## How to complete this task
Return each line of the records with nothing changed, pictures excepted.

+++ Records shown

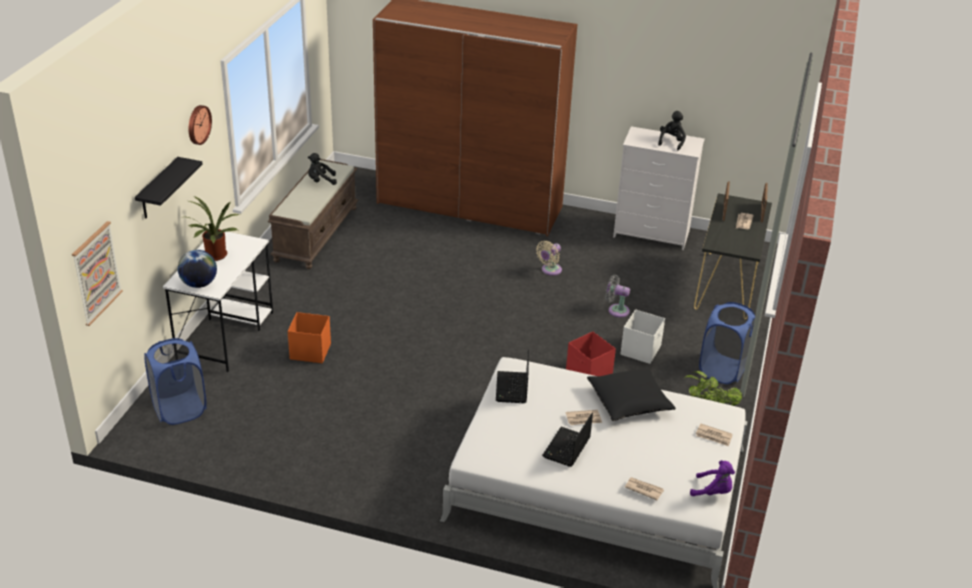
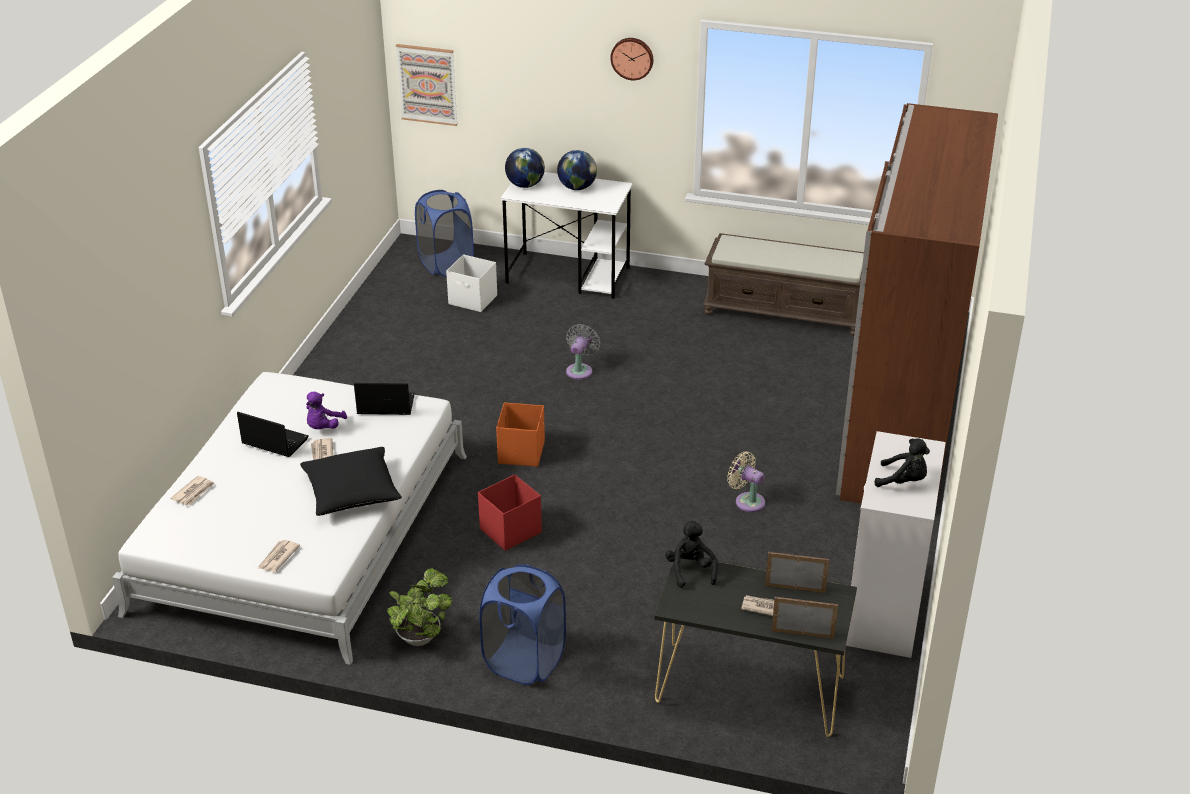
camera: 90 degrees right, 0 degrees up
(158, 189) = (543, 76): black shelf -> none
(214, 256) = (577, 188): potted plant -> globe
(310, 351) = (543, 327): orange storage box -> orange storage box (522, 452)
(321, 181) = (809, 258): black plush toy -> black plush toy (690, 570)
(616, 310) = (659, 562): grey fan -> grey fan (580, 370)
(641, 350) = (565, 581): white storage box -> white storage box (473, 300)
(713, 492) = (176, 545): purple plush toy -> purple plush toy (323, 427)

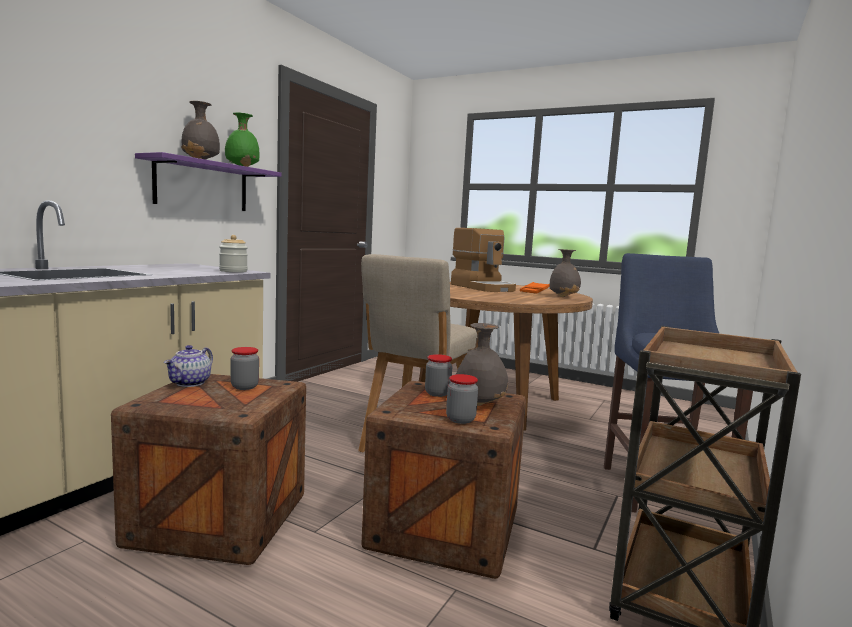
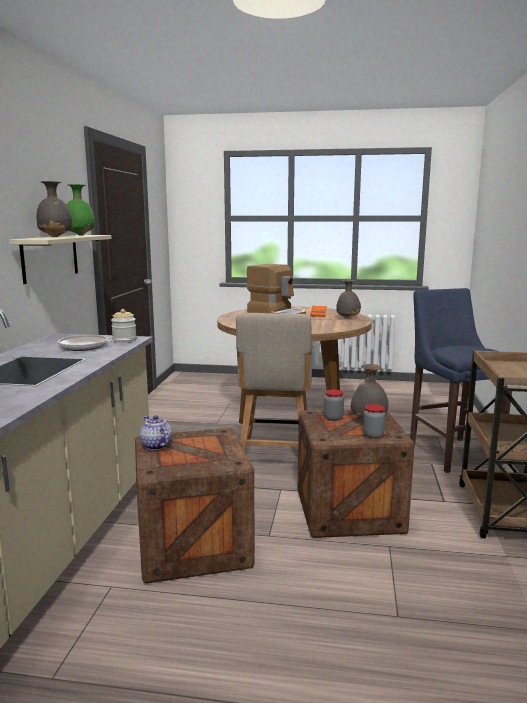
camera: 20 degrees left, 5 degrees up
(182, 270) = (86, 347): none -> frying pan
(190, 383) = (155, 446): teapot -> teapot turned 150 degrees clockwise
(202, 186) = (50, 257): purple shelf -> beige shelf
(244, 387) = (199, 440): jar -> none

++++++

## Response box
camera: 90 degrees right, 0 degrees up
(158, 189) = (543, 76): black shelf -> none
(214, 256) = (577, 188): potted plant -> globe
(310, 351) = (543, 327): orange storage box -> orange storage box (522, 452)
(321, 181) = (809, 258): black plush toy -> black plush toy (690, 570)
(616, 310) = (659, 562): grey fan -> grey fan (580, 370)
(641, 350) = (565, 581): white storage box -> white storage box (473, 300)
(713, 492) = (176, 545): purple plush toy -> purple plush toy (323, 427)

camera: 20 degrees left, 5 degrees up
(182, 270) = (86, 347): none -> frying pan
(190, 383) = (155, 446): teapot -> teapot turned 150 degrees clockwise
(202, 186) = (50, 257): purple shelf -> beige shelf
(244, 387) = (199, 440): jar -> none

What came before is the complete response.